Winemiller recorda o caso do rio Xingu, um importante
afluente do Amazonas. Seu trecho inferior é um complexo de corredeiras que
serve de hábitat a quase meia centena de espécies pesqueiras que não são
encontradas em nenhum outro ponto da Terra. “Essas espécies, que alimentam os
pescadores locais que abastecem o comércio internacional de peixes ornamentais,
estão agora ameaçadas pelo gigantesco projeto hidrelétrico de Belo Monte”,
observa Winemiller. Esse complexo de represas no Estado do Pará, com conclusão
prevista para este ano, foi projetado para ser a terceira maior usina
hidrelétrica do mundo, atrás apenas das de Três Gargantas (China) e Itaipu
(Brasil/Paraguai).
“Esse polêmico projeto está quase terminado e vai alterar
radicalmente o rio, sua ecologia e a vida da população local, especialmente das
comunidades indígenas que dependiam dos serviços que o ecossistema do rio
proporciona”, acrescenta Winemiller.
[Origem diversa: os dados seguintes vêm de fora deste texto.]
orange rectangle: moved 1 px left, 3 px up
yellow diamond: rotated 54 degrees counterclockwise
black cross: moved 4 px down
A construção é parte do Programa de Aceleração
do Crescimento do Governo brasileiro, que busca impulsionar o desenvolvimento
econômico do país. A organização Survival, que defende os direitos dos povos
indígenas em todo o mundo, denunciou que “a represa destruiria os meios de
subsistência de milhares de indígenas que dependem da selva e do rio para obter
água e alimentos”.
“Somos céticos quanto à afirmação de que as comunidades
rurais no Amazonas, no Congo e no Mekong estariam se beneficiando mais pelo
fornecimento de energia e a geração de emprego do que sofrendo prejuízos pela
perda da pesca, da sua agricultura e das suas propriedades”, dizem os autores
na Science. Os cientistas pedem que as autoridades utilizem os métodos
analíticos mais modernos para levar em conta todos os impactos acumulativos das
represas sobre o meio ambiente e as populações locais, com o objetivo de
descartar projetos muito prejudiciais ou realocá-los para trechos fluviais
menos frágeis.
Em 75% dos casos, a construção das grandes represas no mundo
teve estouros orçamentários de quase 100% em relação ao valor estimado
previamente.
Os especialistas calculam que em 75% dos casos a construção
das grandes represas no mundo teve estouros orçamentários de quase 100% dos
valores estimados previamente. A equipe recorda o caso da represa de Três
Gargantas, em que o Governo chinês precisou destinar 26 bilhões de dólares
(105,3 bilhões de reais, pelo câmbio atual) adicionais para atenuar o impacto
ecológico.
“As agências governamentais responsáveis pelas autorizações
para a construção de represas devem exigir avaliações de impactos ambientais
rigorosos e amparados na ciência, em escala regional”, pleiteia Winemiller.
Além disso, afirma ele, as instituições financeiras, como o Banco Mundial e o
Banco Interamericano de Desenvolvimento, “devem exigir garantias de que esse
tipo de avaliação ocorra antes da aprovação dos financiamentos”.
Emmanuel Boulet, especialista-chefe em questões ambientais
do Banco Interamericano de Desenvolvimento, recorda que há protocolos
internacionais de boas práticas para a construção de barragens fluviais.
“Quando aplicados, podemos ter resultados benéficos para todos, como na usina
hidrelétrica de Reventazón, na Costa Rica, ou na central hidrelétrica de
Chaglla, no Peru”, opina. O banco concedeu créditos de 200 milhões e 150
milhões de dólares, respectivamente, para esses dois projetos.
Boulet, no entanto, aceita as críticas. “Reconhecemos que os
países podem melhorar seu planejamento da energia hidrelétrica. Em outras
palavras, temos de realizar os projetos adequados e fazê-los adequadamente.”